Tsotsi Book Chapter 12 Summary

The film begins with Tsotsi, Aap (in the film version the “Die” in his name is left out), Boston and Butcher playing with dice, but apart from such minor changes the first chapter of the novel does not differ much from its adaption on film. The novel’s first chapter as well as the film are simply used in order to introduce the reader/viewer to some of the main characters. Especially in the film version the deeper situation, which the characters are in, doesn’t surface yet at all. It doesn’t make too much of a difference if the robbery and murder is committed in the 1960s or at the beginning of the 21st century. Hence, the two versions start very similarly. Nevertheless, the novel of course has got much more possibilities to go into detail. For example the reader learns the name and the pitiable background of the victim, while he remains just a nameless, more or less anonymous character in the film version. This makes the murder appear even crueller in the original version. In the film version, Dhlamini is only murdered after he tried to verbally defend himself. Tsotsi’s whispered final insult is left out in the film version as well. The film version does not show the characters backgrounds and Tsotsi’s cruelty, hate and bitterness as much as the original version does.

3.b.2. Tsotsi’s fight with Boston (Chapter 2)

The novel’s second chapter is set at Soekie’s place, where the four young men are drinking and smoking marihuana after the “job on the trains”. Soekie is a coloured woman in her fifties. Tsotsi feels at unease because his gang-member Boston feels sick about their crime. Tsotsi avoids talking about his age or his real name and would rather kill than tell anybody the truth about himself (17). Tsotsi “allowed himself no thought of himself, he remembered no yesterdays, and tomorrow existed only when it was the present, living moment” (21), but Boston keeps asking questions and tries to teach Tsotsi the meaning of the word “decency”

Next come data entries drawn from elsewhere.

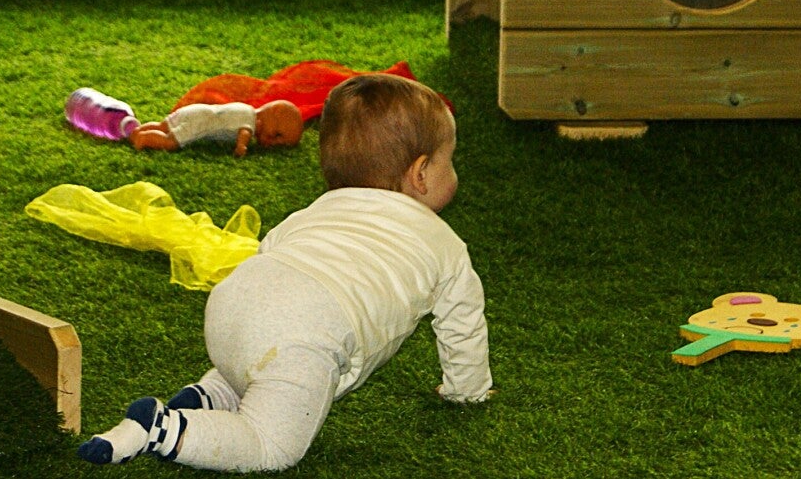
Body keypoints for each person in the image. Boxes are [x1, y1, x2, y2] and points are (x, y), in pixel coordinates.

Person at [79, 72, 492, 471]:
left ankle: (208, 395)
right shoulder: (444, 245)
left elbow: (268, 258)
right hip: (310, 325)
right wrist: (467, 391)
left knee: (262, 360)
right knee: (272, 446)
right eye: (449, 161)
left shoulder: (313, 212)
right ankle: (164, 430)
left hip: (235, 300)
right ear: (421, 173)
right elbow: (463, 327)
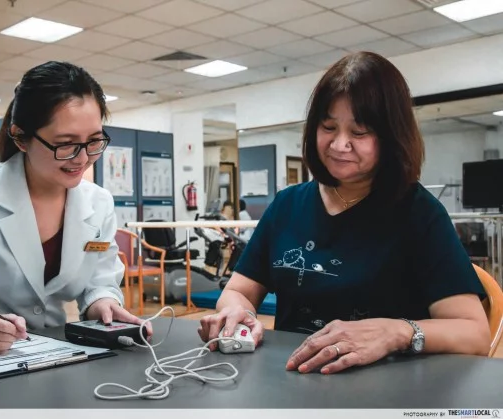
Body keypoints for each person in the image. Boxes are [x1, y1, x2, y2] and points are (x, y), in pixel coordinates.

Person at [198, 51, 490, 374]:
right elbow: (238, 291)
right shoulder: (286, 206)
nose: (339, 145)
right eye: (328, 127)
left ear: (391, 136)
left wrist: (396, 332)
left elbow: (474, 333)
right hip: (292, 380)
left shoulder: (420, 214)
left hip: (384, 390)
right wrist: (238, 312)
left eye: (359, 132)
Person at [0, 61, 150, 355]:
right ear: (21, 137)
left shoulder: (98, 202)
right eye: (65, 144)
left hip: (52, 350)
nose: (82, 158)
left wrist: (104, 304)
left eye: (94, 141)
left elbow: (99, 283)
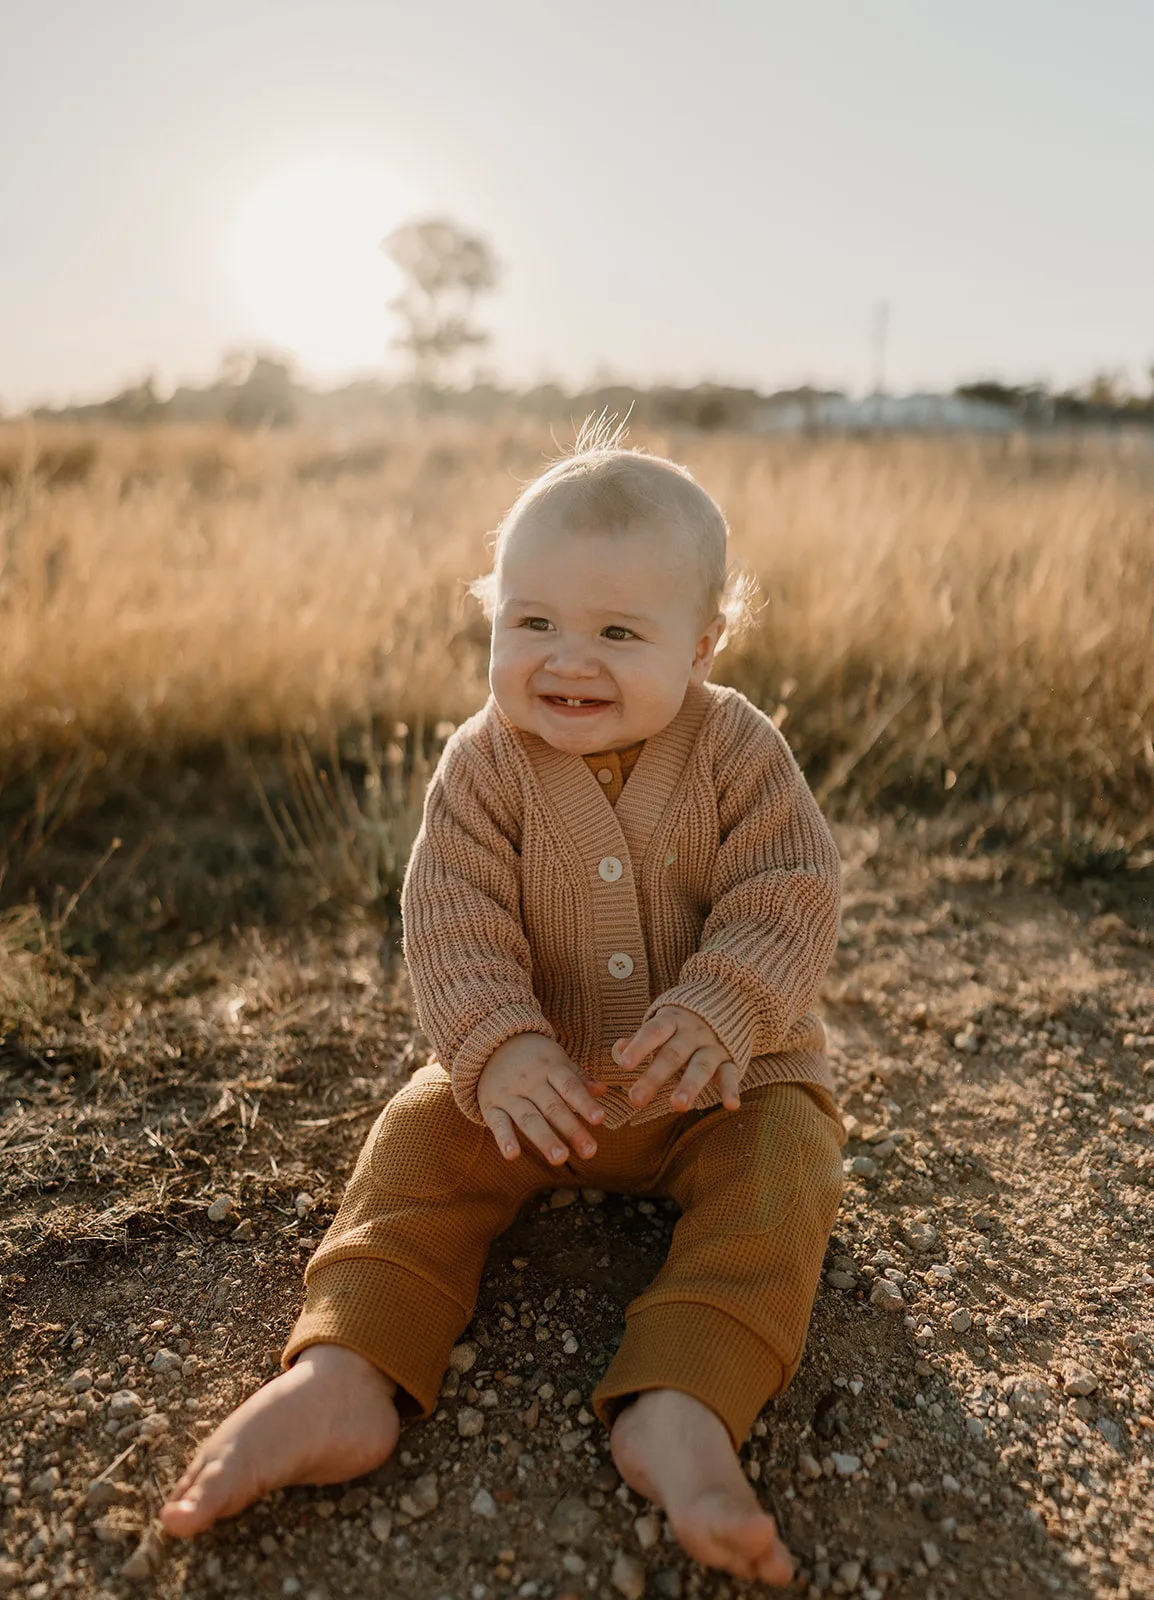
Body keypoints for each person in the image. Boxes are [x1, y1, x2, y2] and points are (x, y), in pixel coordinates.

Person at [161, 420, 845, 1587]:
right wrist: (501, 1045)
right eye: (531, 622)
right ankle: (345, 1367)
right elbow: (453, 921)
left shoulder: (739, 749)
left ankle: (683, 1399)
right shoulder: (482, 764)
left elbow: (788, 890)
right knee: (421, 1134)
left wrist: (725, 1005)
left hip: (715, 1079)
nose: (565, 659)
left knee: (785, 1162)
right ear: (493, 612)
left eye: (617, 632)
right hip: (534, 1082)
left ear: (704, 642)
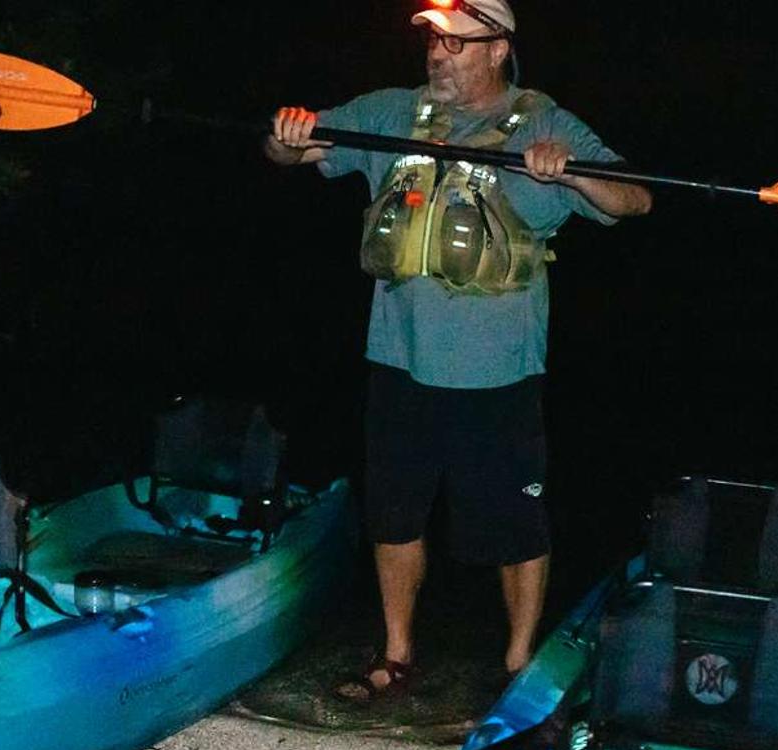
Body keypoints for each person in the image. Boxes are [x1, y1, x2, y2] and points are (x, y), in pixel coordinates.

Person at [265, 0, 651, 702]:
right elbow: (294, 151)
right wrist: (289, 140)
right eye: (433, 42)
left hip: (499, 370)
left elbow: (633, 200)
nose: (438, 55)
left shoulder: (545, 121)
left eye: (456, 44)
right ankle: (396, 653)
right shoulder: (391, 112)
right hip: (397, 357)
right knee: (394, 512)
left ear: (498, 49)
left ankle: (516, 662)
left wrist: (568, 173)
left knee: (515, 523)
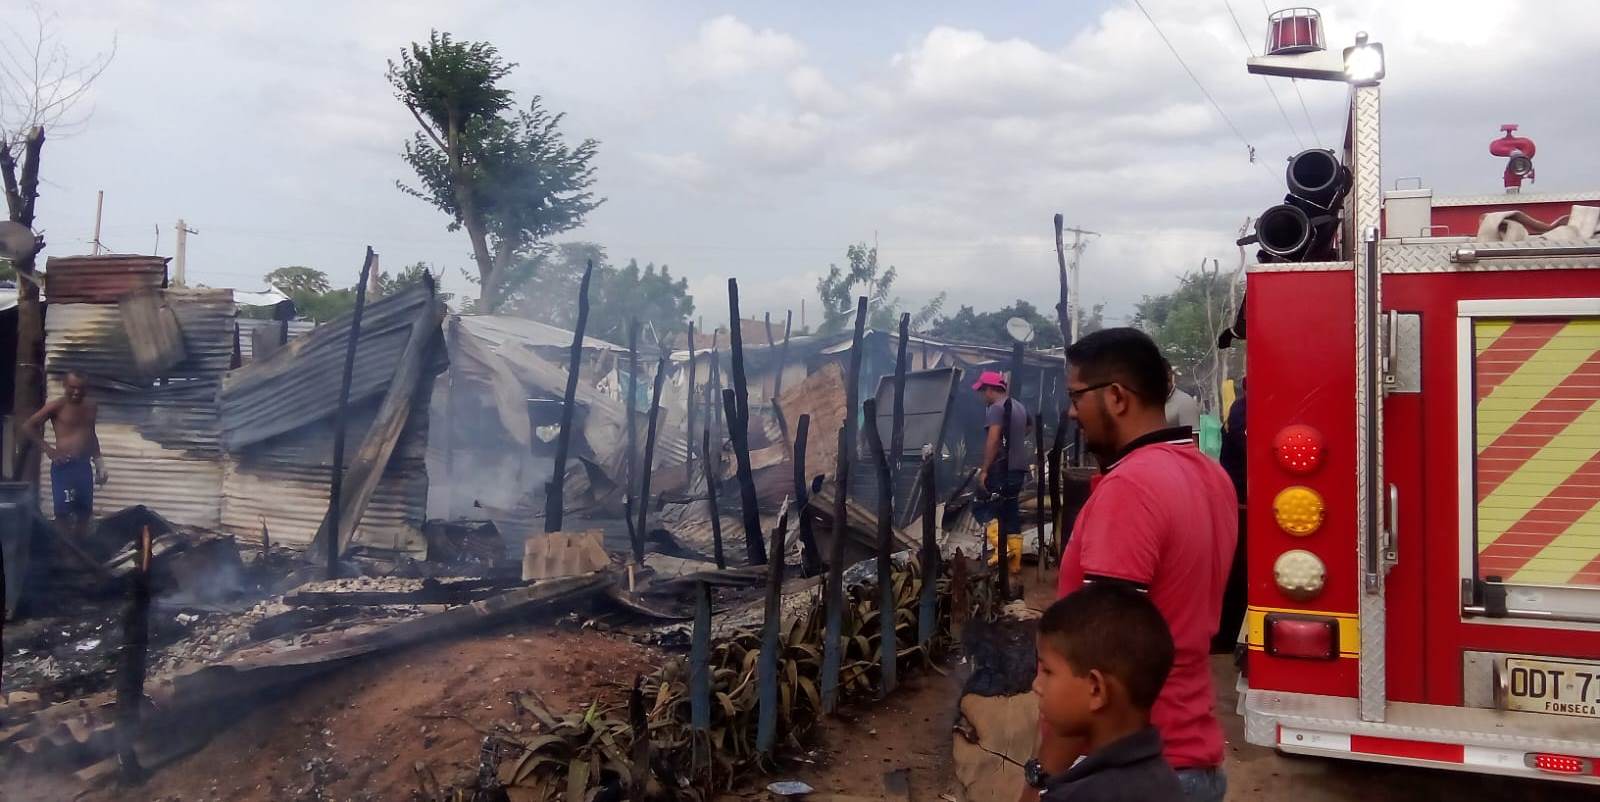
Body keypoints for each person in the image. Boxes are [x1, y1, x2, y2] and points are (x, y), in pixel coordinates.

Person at [1037, 328, 1236, 802]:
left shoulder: (1131, 489)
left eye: (1075, 396)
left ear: (1117, 397)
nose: (1070, 412)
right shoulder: (1210, 476)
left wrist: (1040, 778)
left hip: (1127, 772)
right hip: (1192, 758)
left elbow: (1097, 663)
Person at [1028, 583, 1184, 802]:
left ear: (1096, 689)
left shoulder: (1076, 797)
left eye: (1047, 671)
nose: (1037, 685)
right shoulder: (1165, 781)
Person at [24, 371, 108, 539]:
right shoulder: (57, 406)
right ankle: (64, 553)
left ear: (86, 389)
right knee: (63, 514)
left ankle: (79, 554)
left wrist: (99, 463)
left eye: (81, 388)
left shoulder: (91, 406)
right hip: (64, 468)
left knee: (84, 513)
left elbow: (91, 434)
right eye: (72, 387)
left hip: (83, 467)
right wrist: (49, 450)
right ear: (64, 385)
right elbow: (28, 426)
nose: (76, 392)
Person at [972, 370, 1030, 564]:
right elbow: (1028, 428)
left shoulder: (996, 408)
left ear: (989, 390)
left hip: (1003, 468)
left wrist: (985, 469)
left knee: (981, 506)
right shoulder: (1019, 406)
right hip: (1020, 468)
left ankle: (1003, 549)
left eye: (982, 391)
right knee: (1010, 510)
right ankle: (1014, 568)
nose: (981, 396)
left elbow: (993, 439)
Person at [1215, 377, 1248, 653]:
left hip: (1246, 503)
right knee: (1235, 572)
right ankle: (1226, 636)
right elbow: (1246, 446)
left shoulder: (1242, 408)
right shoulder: (1242, 409)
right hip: (1239, 504)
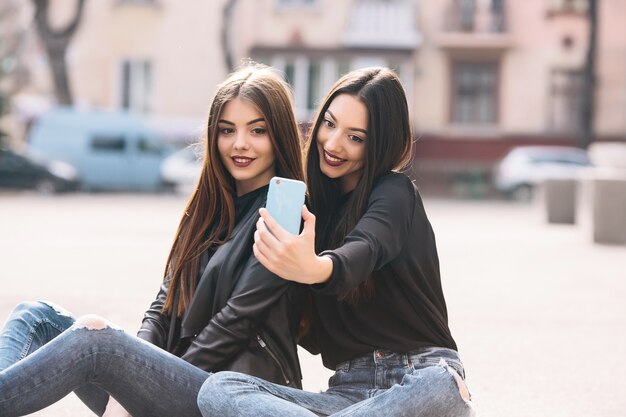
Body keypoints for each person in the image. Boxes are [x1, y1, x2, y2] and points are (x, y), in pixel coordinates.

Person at [0, 62, 306, 417]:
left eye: (257, 131)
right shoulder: (210, 210)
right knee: (36, 316)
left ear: (280, 135)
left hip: (234, 393)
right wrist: (128, 383)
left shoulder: (284, 214)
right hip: (175, 382)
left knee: (94, 339)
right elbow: (162, 308)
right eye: (227, 130)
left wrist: (143, 388)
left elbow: (236, 323)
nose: (240, 144)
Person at [197, 67, 475, 417]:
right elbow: (308, 334)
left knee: (441, 388)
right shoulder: (310, 213)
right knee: (218, 390)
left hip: (418, 379)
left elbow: (366, 247)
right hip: (348, 395)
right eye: (329, 124)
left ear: (380, 144)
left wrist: (315, 268)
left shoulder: (394, 193)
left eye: (355, 138)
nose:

(25). Butcher and Die Aap take a woman from the bar outside with them. Boston asks Tsotsi if he feels nothing but Tsotsi does not want to understand the question. Boston takes out a knife and cuts his arm in order to show Tsotsi how he feels about the murder earlier that night, which makes Tsotsi hate Boston even more than before. After Boston says that even Tsotsi must have a soul, Tsotsi lunges at him and beats him up brutally until Soekie, Butcher and Die Aap enter the room and keep Tsotsi back. Then Tsotsi walks out into the night.

Tsotsi Chapter 12 Book Summary Book

Up to that point the plot of the film adheres quite closely to the original version. The dialogue is only slightly different, Soekie’s bar is crowded with dancing people in the film version, the four young men don’t smoke and Butcher and Aap don’t leave the room in company of a girl. In the film version Tsotsi rather runs out of the room instead of walking. Apart from these minor differences that, above all, have effects on the atmosphere, the second chapter is adapted quite identically and hence doesn’t offer many possibilities for further interpretation.